- Dati del compito:
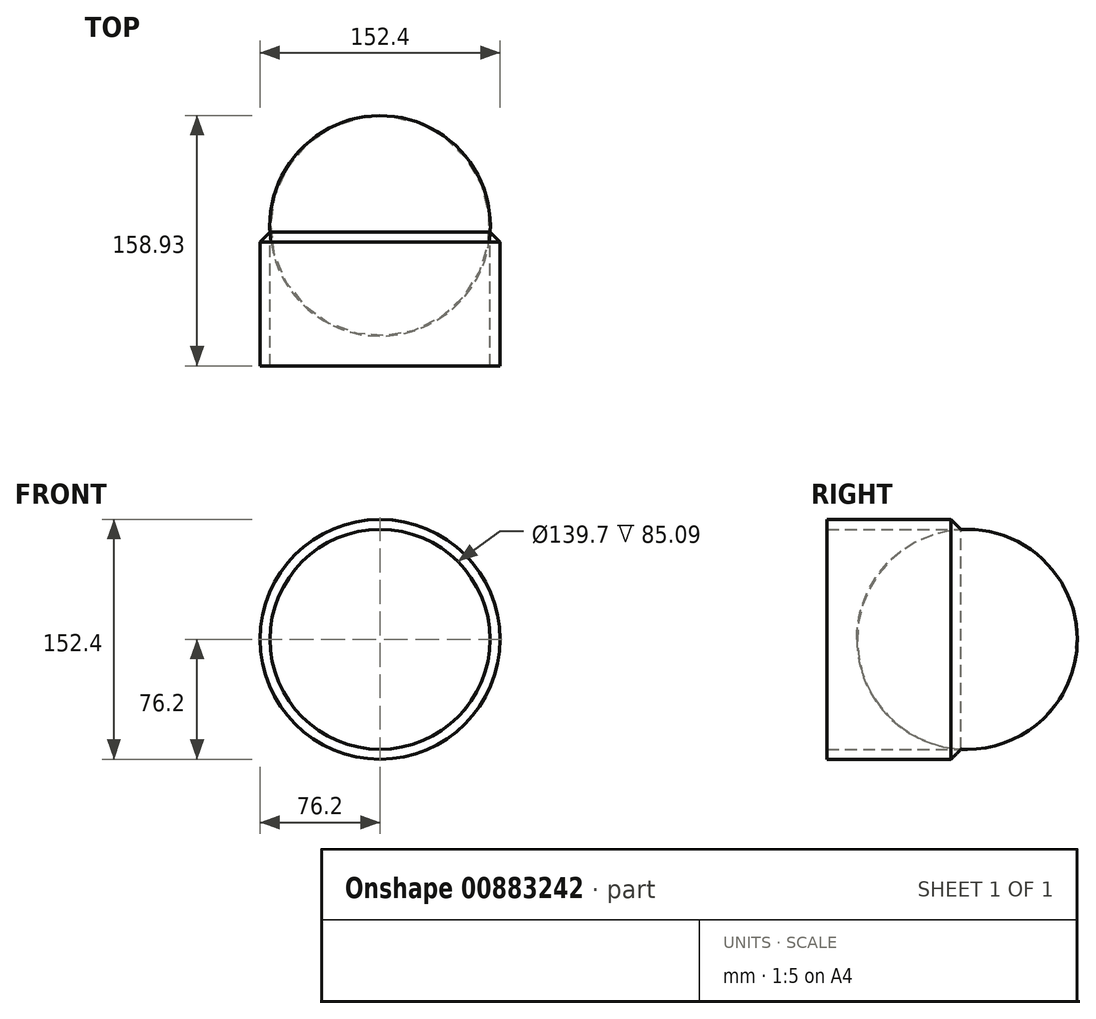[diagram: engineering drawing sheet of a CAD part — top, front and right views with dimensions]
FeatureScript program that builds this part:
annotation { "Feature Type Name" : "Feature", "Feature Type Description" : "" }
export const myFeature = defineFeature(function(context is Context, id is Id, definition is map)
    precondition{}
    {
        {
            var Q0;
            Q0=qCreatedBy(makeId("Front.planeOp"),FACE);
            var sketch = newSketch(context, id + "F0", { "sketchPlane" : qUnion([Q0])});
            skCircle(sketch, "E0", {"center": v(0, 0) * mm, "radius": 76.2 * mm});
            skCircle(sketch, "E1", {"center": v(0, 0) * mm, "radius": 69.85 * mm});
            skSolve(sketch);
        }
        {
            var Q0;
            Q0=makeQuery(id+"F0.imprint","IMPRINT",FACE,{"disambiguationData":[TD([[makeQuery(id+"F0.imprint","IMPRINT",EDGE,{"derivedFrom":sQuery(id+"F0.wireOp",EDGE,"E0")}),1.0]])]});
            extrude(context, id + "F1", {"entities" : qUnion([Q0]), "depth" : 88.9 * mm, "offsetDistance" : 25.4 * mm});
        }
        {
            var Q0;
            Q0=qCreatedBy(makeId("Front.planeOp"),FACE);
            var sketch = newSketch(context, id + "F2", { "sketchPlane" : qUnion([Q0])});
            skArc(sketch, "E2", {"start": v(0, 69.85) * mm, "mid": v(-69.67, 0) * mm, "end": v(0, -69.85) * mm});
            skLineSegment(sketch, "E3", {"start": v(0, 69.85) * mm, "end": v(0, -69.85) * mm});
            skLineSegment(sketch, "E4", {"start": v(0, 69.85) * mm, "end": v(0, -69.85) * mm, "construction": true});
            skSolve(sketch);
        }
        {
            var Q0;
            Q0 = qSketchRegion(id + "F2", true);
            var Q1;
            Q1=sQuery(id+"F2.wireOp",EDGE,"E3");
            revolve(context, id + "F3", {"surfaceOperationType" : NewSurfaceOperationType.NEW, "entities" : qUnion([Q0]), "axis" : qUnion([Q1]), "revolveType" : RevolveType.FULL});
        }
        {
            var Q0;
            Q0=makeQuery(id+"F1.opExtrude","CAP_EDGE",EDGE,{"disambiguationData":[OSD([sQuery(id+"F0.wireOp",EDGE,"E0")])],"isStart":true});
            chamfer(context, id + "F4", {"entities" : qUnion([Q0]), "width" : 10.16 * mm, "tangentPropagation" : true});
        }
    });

- Compito da svolgere: Restituisci tutte le righe del materiale che contengono la stringa "newSketch".

- Risposta scritta:
            var sketch = newSketch(context, id + "F0", { "sketchPlane" : qUnion([Q0])});
            var sketch = newSketch(context, id + "F2", { "sketchPlane" : qUnion([Q0])});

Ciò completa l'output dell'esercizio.